Jarrod is our first volunteer to receive volunteer of the month. We asked him a couple questions about his experiences in volunteering for us.  

What drew you to Casa San Jose?

A lot of reasons. I’ve always tried to volunteer in some capacity, whether teaching ESL or planting trees. But the thing that really drew me to CSJ was anger: anger at our ongoing (and seemingly worsening) treatment of people who only want to provide for themselves and their families. I needed to find a more useful way to push back than just being angry every time I read the news or heard about this happening in my community.

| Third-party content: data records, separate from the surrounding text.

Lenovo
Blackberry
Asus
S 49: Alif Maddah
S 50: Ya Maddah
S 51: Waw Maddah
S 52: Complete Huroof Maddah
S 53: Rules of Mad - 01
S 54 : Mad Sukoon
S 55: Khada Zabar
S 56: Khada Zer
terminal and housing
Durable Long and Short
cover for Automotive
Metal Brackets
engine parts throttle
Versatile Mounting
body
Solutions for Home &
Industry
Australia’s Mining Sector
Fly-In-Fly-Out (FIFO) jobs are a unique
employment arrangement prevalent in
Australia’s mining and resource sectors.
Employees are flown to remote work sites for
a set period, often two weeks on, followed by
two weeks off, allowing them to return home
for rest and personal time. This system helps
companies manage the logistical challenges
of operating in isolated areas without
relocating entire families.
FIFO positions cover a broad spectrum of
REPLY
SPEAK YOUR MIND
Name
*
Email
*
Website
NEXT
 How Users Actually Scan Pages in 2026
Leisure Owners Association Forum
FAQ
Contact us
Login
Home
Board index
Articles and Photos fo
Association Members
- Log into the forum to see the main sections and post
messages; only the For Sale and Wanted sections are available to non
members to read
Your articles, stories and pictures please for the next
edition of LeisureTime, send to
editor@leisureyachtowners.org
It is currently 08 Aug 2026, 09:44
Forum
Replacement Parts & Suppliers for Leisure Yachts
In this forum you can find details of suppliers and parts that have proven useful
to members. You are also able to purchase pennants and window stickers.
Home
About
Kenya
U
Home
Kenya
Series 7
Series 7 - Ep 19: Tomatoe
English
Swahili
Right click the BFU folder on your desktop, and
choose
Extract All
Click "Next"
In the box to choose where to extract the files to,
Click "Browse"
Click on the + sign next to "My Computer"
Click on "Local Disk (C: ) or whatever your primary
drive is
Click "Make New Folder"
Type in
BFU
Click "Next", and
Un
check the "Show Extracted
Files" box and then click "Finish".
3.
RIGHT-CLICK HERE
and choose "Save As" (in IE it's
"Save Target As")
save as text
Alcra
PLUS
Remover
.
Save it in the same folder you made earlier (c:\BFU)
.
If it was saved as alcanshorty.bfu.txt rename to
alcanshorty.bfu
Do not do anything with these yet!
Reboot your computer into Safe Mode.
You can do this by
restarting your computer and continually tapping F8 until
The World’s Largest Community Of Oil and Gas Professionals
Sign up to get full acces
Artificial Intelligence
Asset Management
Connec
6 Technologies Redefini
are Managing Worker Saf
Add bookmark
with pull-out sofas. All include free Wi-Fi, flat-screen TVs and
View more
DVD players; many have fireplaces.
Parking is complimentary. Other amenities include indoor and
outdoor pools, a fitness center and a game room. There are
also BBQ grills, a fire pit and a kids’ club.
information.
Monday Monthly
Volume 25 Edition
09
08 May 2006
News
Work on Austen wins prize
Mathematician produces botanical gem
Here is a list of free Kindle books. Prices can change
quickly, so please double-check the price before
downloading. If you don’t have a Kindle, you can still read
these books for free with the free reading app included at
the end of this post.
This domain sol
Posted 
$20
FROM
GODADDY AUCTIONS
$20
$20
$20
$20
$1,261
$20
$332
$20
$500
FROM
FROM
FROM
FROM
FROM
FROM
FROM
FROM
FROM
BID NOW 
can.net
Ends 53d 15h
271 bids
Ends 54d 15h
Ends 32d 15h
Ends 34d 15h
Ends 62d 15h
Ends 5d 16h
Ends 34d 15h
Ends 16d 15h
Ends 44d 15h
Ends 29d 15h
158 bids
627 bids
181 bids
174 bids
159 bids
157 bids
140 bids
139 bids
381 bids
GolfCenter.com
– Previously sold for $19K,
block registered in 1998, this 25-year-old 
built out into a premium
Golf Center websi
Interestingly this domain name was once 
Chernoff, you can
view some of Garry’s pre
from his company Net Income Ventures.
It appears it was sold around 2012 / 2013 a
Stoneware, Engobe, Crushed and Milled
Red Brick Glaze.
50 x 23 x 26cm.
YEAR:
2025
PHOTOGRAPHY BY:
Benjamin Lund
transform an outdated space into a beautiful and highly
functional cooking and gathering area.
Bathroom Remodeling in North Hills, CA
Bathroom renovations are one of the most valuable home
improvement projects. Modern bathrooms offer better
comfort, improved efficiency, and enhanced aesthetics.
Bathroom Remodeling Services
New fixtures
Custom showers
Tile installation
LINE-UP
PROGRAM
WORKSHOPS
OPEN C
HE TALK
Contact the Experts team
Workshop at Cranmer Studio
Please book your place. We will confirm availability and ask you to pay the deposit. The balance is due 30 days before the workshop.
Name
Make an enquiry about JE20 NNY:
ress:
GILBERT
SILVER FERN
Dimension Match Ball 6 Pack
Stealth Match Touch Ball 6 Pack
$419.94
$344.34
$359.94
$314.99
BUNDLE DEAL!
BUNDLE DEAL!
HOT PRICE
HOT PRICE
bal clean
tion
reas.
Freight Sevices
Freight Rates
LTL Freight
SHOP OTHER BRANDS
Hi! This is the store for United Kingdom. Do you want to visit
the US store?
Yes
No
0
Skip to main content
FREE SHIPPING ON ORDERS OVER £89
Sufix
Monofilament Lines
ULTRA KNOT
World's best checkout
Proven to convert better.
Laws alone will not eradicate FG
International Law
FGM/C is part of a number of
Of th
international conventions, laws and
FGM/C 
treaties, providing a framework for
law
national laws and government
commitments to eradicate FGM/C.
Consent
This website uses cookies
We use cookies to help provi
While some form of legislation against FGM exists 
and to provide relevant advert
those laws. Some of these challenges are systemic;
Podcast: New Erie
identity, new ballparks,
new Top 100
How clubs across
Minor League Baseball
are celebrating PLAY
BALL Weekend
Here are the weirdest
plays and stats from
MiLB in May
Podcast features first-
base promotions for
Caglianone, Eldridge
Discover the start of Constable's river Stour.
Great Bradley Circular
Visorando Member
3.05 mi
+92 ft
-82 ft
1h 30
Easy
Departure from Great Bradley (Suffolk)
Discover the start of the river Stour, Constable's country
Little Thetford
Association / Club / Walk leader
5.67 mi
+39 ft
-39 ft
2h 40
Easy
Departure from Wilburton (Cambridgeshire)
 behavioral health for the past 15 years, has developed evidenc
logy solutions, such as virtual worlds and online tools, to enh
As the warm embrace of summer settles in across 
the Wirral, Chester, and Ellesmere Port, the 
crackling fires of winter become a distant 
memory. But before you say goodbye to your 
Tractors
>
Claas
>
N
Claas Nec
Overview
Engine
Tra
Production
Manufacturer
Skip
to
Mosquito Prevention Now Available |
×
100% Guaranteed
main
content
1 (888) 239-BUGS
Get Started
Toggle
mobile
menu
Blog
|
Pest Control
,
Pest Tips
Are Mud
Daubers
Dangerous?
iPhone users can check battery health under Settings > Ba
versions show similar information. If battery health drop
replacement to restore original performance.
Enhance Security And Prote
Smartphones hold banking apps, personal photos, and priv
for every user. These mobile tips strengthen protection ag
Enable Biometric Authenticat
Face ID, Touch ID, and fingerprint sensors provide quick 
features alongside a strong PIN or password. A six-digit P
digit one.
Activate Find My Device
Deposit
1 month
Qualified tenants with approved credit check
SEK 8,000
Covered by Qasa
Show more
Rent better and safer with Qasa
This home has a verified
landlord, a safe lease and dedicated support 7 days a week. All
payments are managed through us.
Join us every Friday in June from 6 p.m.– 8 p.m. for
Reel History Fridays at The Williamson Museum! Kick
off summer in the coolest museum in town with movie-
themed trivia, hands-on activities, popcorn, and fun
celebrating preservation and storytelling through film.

What might be some meaningful experiences you have had while working with Casa San Jose?

Translating documents of all sorts for Monica has given me an incredible sense for how many ways the Pittsburgh community effects, and is affected by, the latinx community. Coordinating our rapid response attorneys has felt like a substantive way to fight back against ICE injustice. But the most meaningful experience has been interpreting for our immigration legal clinics and working with our Pittsburgh Dreamers…it’s only when you hear people’s personal stories and struggles that you gain a sense (however limited from my vantage point) for what they’re going through.

Anything else you would like to share about yourself?

I try to tell anyone that will listen about what I’m doing at CSJ. Not because I want to say to people, “Look at me!” But, rather, because I want to say to people, “If you’re angry about this like I am, you can do something about it (and more).”